Mümkünse Karaköy’de kaybolun. Ancak öyle denk gelebiliyorsunuz Leo Lunatic’n, Cins’in duvardaki işlerine. Grafitiler önünde fotoğraf çekilmeyi biz bulmadık sonuçta, Instagram’da en az 50 like’ı var:)
Fener-Balat: Bu rotayı görmezden gelemezdik. İstanbul’da fotoğrafa yeni başlayan bir grup varsa ilk rotalarından biridir Fener-Balat. O kadar fotoğrafını çekecek malzeme bulacaksınız ki hayret edebilirsiniz. İstanbul’un bütün tarihini sanki oraya toplamışlar. Cibali Tütün Fabrikaları, Gül Camii, Aya Kapı Çeşmesi, Fener Rum Erkek Lisesi, Cibali Karakolu, Bulgar Ortodoks Kilisesi, Fener-Balat sokakları ve iki üç katlı rengarenk evleri…

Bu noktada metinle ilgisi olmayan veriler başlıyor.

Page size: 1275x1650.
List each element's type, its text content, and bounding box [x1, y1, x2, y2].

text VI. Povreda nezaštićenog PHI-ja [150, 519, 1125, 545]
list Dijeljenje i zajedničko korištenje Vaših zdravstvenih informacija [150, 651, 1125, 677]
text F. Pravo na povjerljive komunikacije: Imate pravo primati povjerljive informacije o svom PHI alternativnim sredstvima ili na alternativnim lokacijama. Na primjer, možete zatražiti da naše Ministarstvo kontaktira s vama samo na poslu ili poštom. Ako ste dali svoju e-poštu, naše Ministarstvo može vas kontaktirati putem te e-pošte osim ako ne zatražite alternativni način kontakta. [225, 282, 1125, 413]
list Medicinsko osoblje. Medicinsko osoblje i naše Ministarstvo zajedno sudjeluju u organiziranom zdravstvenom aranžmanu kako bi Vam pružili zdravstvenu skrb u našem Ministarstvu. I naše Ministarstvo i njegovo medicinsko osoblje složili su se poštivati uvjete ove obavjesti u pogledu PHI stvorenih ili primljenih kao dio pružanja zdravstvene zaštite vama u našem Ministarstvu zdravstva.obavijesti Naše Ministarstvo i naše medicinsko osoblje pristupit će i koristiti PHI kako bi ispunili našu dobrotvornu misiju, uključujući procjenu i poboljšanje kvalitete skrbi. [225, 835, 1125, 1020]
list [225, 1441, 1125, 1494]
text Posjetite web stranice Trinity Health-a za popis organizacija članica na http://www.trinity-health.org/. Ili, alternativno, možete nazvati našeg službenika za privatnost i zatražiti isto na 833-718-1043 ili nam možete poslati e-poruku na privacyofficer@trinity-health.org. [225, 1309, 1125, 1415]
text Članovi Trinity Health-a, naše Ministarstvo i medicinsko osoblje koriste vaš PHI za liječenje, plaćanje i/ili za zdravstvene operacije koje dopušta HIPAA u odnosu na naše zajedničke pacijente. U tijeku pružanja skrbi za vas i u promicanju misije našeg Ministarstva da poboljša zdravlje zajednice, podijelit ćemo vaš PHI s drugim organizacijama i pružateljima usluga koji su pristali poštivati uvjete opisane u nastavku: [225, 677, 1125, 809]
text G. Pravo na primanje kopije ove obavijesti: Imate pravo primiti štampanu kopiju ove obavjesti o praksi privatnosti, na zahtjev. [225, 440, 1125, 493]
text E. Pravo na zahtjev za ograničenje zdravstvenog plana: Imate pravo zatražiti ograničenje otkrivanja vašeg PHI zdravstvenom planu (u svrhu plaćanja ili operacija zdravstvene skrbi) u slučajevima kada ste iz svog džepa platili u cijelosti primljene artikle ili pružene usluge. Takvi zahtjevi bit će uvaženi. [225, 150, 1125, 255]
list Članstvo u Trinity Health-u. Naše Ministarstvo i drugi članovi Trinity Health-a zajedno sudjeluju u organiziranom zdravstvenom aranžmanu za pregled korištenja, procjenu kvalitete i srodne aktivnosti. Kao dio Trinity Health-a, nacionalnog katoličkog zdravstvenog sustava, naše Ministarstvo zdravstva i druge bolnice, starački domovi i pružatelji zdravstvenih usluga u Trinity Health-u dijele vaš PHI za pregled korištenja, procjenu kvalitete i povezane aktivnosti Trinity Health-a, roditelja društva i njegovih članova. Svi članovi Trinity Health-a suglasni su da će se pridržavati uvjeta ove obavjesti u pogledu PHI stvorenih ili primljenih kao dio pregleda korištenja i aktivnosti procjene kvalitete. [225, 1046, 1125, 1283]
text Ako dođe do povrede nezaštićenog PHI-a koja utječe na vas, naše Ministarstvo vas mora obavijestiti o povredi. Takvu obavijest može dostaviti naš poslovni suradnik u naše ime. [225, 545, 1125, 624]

Molanızı Naftalin Cafe, Fener Köftecisi ya da Forno Balat’ta verebilirsiniz. Eğer günü burada bitirmekse niyetiniz Balat Sahil Restoran ya da Agora Meyhanesi en güzel iki seçenek.
“Fotoğraf için ben burdan ta şehir dışına bile çıkarım!” derseniz Cumalıkızık’ı ajandanıza not edin deriz. UNESCO Dünya Mirasları arasına giren Cumalıkızık köyünün kuruluşu 1300 yıllara denk geliyor. Osmanlı’nın mimari örneklerine burada rastlayacaksınız. Her biri fotoğraflık. Mümkünse sabah saatlerinde orada olup köy kahvaltısından yemelisiniz. Sonra bol bol gezerseniz. Fotoğraf çekmeye bile para isteyen teyzeler var aman dikkat, kızdırmayalım.
Sıkı bir fotoğraf tutkunu ve ikinci el hayranıysanız Dolapdere ve Balat bit pazarını da görmeniz gerekiyor. Fellini filmlerini aratmayacak derecede sürreal fotoğraflara imza atabilirsiniz.